BİZDEN 3 DOLARA ALDIKLARI ZEYTİNYAĞINI ŞİŞELEYİP 8.5 EURO’YA SATIYORLAR
Bakanlık bünyesinde Arz Güvenliği Dairesi kurduk geçen yıl. Bu dairemiz ağır halde dökme zeytinyağı çıkışını tespit etti. Bizim üretimimiz kendimize kâfi durumda. Meğer baktık ki İtalyanlar ve İspanyolların ya da zeytin üreticisi olup da hastalıktan ve kuraklıktan ötürü yeteri kadar eser hasat edememiş olan ülkeler bizden dökme olarak ithalat yapıyor. Türk markasıyla bir zeytinyağını göndermiyorsunuz. Onlar da bizden 3 dolara aldıkları yağı şişeleyip 8.5 Euro’ya satıyorlar. Burada bizim 2 kaybımız var. Bir tanesi, kazanman gerekenden daha az para kazanıyorsun. İkincisi de onların pazarını kaybetmesini engelliyorsun, yardımcı oluyorsun. Markalaşmanın değerini bir defa daha görmüş olduk.

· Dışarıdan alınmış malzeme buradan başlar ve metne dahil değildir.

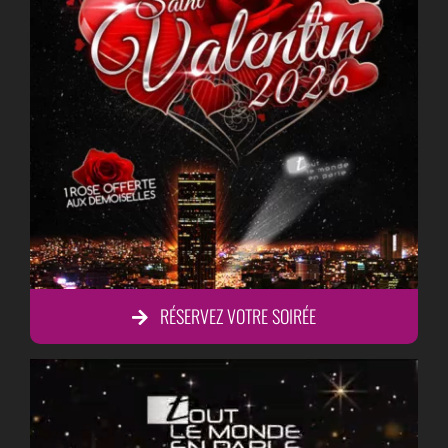
BLOG
CONTACT
RESERVER UNE TABLE
RÉSERVEZ VOTRE SOIRÉE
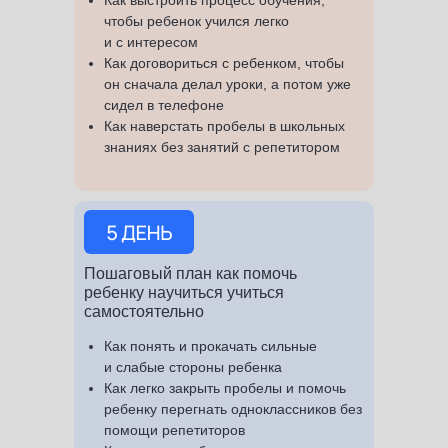
Как выстроить процесс обучения,
чтобы ребенок учился легко
и с интересом
Как договориться с ребенком, чтобы
он сначала делал уроки, а потом уже
сидел в телефоне
Как наверстать пробелы в школьных
знаниях без занятий с репетитором
Пошаговый план как помочь
ребенку научиться учиться
самостоятельно
Как понять и прокачать сильные
и слабые стороны ребенка
Как легко закрыть пробелы и помочь
ребенку перегнать одноклассников без
помощи репетиторов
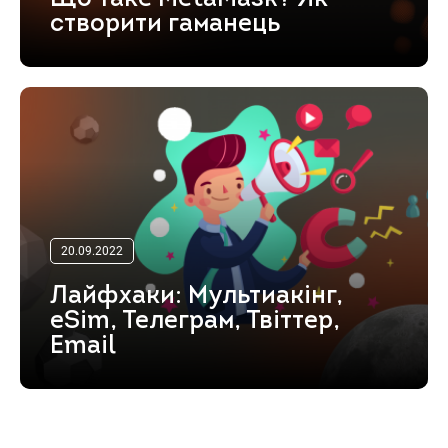
створити гаманець
20.09.2022
Лайфхаки: Мультиакінг,
eSim, Телеграм, Твіттер,
Email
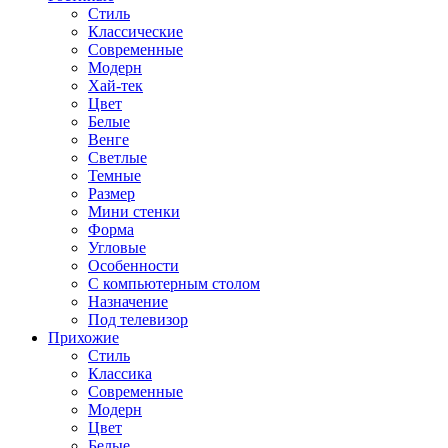
Стиль
Классические
Современные
Модерн
Хай-тек
Цвет
Белые
Венге
Светлые
Темные
Размер
Мини стенки
Форма
Угловые
Особенности
С компьютерным столом
Назначение
Под телевизор
Прихожие
Стиль
Классика
Современные
Модерн
Цвет
Белые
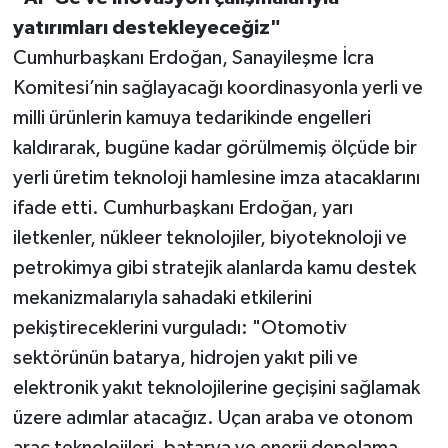
yatırımları destekleyeceğiz"
Cumhurbaşkanı Erdoğan, Sanayileşme İcra
Komitesi’nin sağlayacağı koordinasyonla yerli ve
milli ürünlerin kamuya tedarikinde engelleri
kaldırarak, bugüne kadar görülmemiş ölçüde bir
yerli üretim teknoloji hamlesine imza atacaklarını
ifade etti. Cumhurbaşkanı Erdoğan, yarı
iletkenler, nükleer teknolojiler, biyoteknoloji ve
petrokimya gibi stratejik alanlarda kamu destek
mekanizmalarıyla sahadaki etkilerini
pekiştireceklerini vurguladı: "Otomotiv
sektörünün batarya, hidrojen yakıt pili ve
elektronik yakıt teknolojilerine geçişini sağlamak
üzere adımlar atacağız. Uçan araba ve otonom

DÜNYADAN TOHUM ALMAZSAK HİÇBİR ŞEY OLMAZ
Tohum tartışmasının da artık gündemden çıkması lazım. Yüzde 90’ı yerli olan binin üzerinde firmamız var. Bunlar Ar-Ge yapıyorlar. Bunlar dünyaya tohum satmaya başladı. Sanki dünya bize tohum vermezse aç kalır mıyız? Hiçbir şey olmaz. Hiçbir kaygımız yok. TAGEM üretiyor. Bir eser geliştiriyor. Onu alanda görmek lazım değil mi? TAGEM çalışmalarını yaptıktan sonra bunu TİGEM yapıyor. TİGEM o büyük alanlarda bunların deneme üretimlerini yaptıktan sonra güzel sonuç aldıysa bunları çoğaltıyor ve piyasaya veriyor. TİGEM’in dışında da bir de özel bölüm var. Zerzevatın yüzde 90’ının tohumunu üretiyoruz. Yalnızca kışlık sebzelerin yüzde 10’u kaldı. Türkiye, artık her yerde tohumcu ülke olarak kabul ediliyor. Rekabetçi bir yapımız var. Bunları lütfen görelim, haksızlık etmeyelim.